Compared with the Legislature’s handling of the budget, the governor isn’t doing so badly. Democratic lawmakers got disapproving grades from 66 percent of respondents, while 20 percent approved, the poll said. Those tallied split 47 percent approve to 48 percent disapprove on how Christie is handling the budget.
More than half, 55 percent, disapproved of the way the governor is dealing with school issues. Women voters disapproved 60 percent to 34 percent.
Christie has proclaimed 2011 the year to overhaul education and has pushed for expanding the number of charter schools, changing teacher tenure rules and tying their pay to student performance. The state Supreme Court has ordered him to restore $500 million in funding to the poorest districts to reverse cuts since he took office.
More than half of survey respondents, 56 percent, said the state should spend more to improve schools in the poorest communities. Sixty-two percent said funding should increase to improve all schools in the state.

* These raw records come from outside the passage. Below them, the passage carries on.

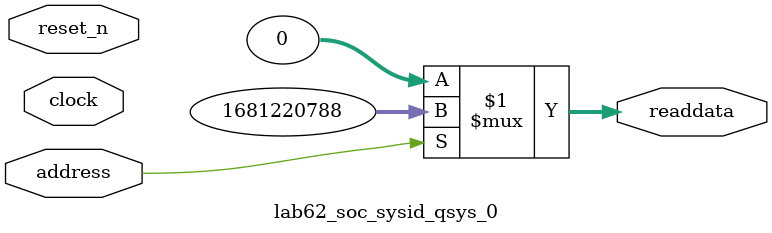
<source format=v>



// synthesis translate_off
`timescale 1ns / 1ps
// synthesis translate_on

// turn off superfluous verilog processor warnings 
// altera message_level Level1 
// altera message_off 10034 10035 10036 10037 10230 10240 10030 

module lab62_soc_sysid_qsys_0 (
               // inputs:
                address,
                clock,
                reset_n,

               // outputs:
                readdata
             )
;

  output  [ 31: 0] readdata;
  input            address;
  input            clock;
  input            reset_n;

  wire    [ 31: 0] readdata;
  //control_slave, which is an e_avalon_slave
  assign readdata = address ? 1681220788 : 0;

endmodule



</source>
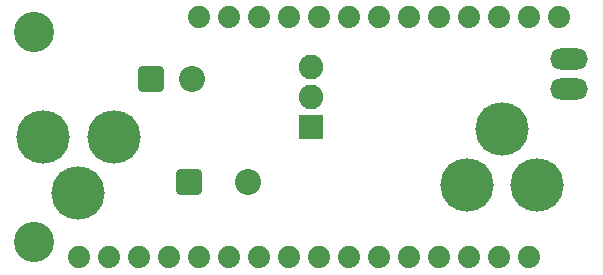
<source format=gbs>
G04 Layer_Color=16711935*
%FSLAX44Y44*%
%MOMM*%
G71*
G01*
G75*
%ADD25C,1.8796*%
%ADD39O,3.2032X1.8032*%
%ADD40C,1.8792*%
%ADD41C,3.4036*%
%ADD42C,4.5212*%
%ADD43C,2.2032*%
G04:AMPARAMS|DCode=44|XSize=2.2032mm|YSize=2.2032mm|CornerRadius=0.3516mm|HoleSize=0mm|Usage=FLASHONLY|Rotation=0.000|XOffset=0mm|YOffset=0mm|HoleType=Round|Shape=RoundedRectangle|*
%AMROUNDEDRECTD44*
21,1,2.2032,1.5000,0,0,0.0*
21,1,1.5000,2.2032,0,0,0.0*
1,1,0.7032,0.7500,-0.7500*
1,1,0.7032,-0.7500,-0.7500*
1,1,0.7032,-0.7500,0.7500*
1,1,0.7032,0.7500,0.7500*
%
%ADD44ROUNDEDRECTD44*%
%ADD45R,2.0828X2.0828*%
%ADD46C,2.0828*%
D25*
X139700Y101600D02*
D03*
X165100D02*
D03*
X190500D02*
D03*
X215900D02*
D03*
X241300D02*
D03*
X266700D02*
D03*
X292100D02*
D03*
X317500D02*
D03*
X342900D02*
D03*
X368300D02*
D03*
X393700D02*
D03*
X419100D02*
D03*
Y-101600D02*
D03*
X393700D02*
D03*
X368300D02*
D03*
X342900D02*
D03*
X317500D02*
D03*
X292100D02*
D03*
X266700D02*
D03*
X241300D02*
D03*
X215900D02*
D03*
X190500D02*
D03*
X165100D02*
D03*
X139700D02*
D03*
X114300D02*
D03*
X88900D02*
D03*
X63500D02*
D03*
X38100D02*
D03*
D39*
X453000Y41000D02*
D03*
Y66400D02*
D03*
D40*
X444500Y101600D02*
D03*
D41*
X0Y-88900D02*
D03*
Y88900D02*
D03*
D42*
X365840Y-40000D02*
D03*
X425784D02*
D03*
X395812Y7244D02*
D03*
X67160Y0D02*
D03*
X7216D02*
D03*
X37188Y-47244D02*
D03*
D43*
X133500Y49000D02*
D03*
X181000Y-38000D02*
D03*
D44*
X98500Y49000D02*
D03*
X131000Y-38000D02*
D03*
D45*
X234000Y8600D02*
D03*
D46*
Y34000D02*
D03*
Y59400D02*
D03*
M02*

</source>
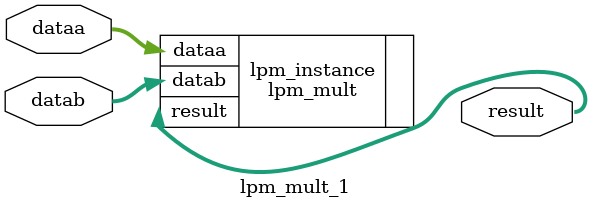
<source format=v>



module lpm_mult_1(dataa,datab,result);
input [15:0] dataa;
input [15:0] datab;
output [15:0] result;

lpm_mult	lpm_instance(.dataa(dataa),.datab(datab),.result(result));
	defparam	lpm_instance.LPM_WIDTHA = 16;
	defparam	lpm_instance.LPM_WIDTHB = 16;
	defparam	lpm_instance.LPM_WIDTHP = 16;
	defparam	lpm_instance.LPM_WIDTHS = 16;

endmodule

</source>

If the money went to schools, 65 percent said they would support a “millionaire’s tax.” Christie vetoed a similar measure last year and has said he doesn’t support raising taxes to balance budgets. He and the Legislature face a June 30 deadline to pass a spending plan.
In addition to the tendency of women to vote Democratic, they usually react more negatively than men to the governor’s confrontational tone, Carroll said.
“How many women do you know who like really belligerent guys?” Carroll said. “Most guys like that. Women don’t.”
Christie cut $7.5 million from family-planning funding in his first spending plan, leading six clinics to close. He has proposed a similar level in next year’s budget .
Among all voters surveyed, Christie’s job-approval rating fell from 47 percent in April and from a term-high 52 percent in the February poll. His 44 percent grade in the June 14-19 telephone survey matches his previous low in a June 2010 poll.
Christie’s disapproval from voters climbed to 47 percent, the highest of his term, the poll found. Fifty-four percent of women dislike the governor’s job performance.
About half of respondents, 51 percent, said media coverage of Christie riding to his son’s baseball games in a state helicopter was “much ado about nothing,” Quinnipiac said. The governor and Republicans later reimbursed the state about $3,400 for two trips aboard the chopper.
“Voters like their ‘Jersey guy’ governor better as a person than they like his policies,” Carroll said.
Quinnipiac pollsters contacted 1,610 registered voters and the poll had a margin of error of plus or minus 2.4 percentage points, the Hamden, Connecticut-based school said.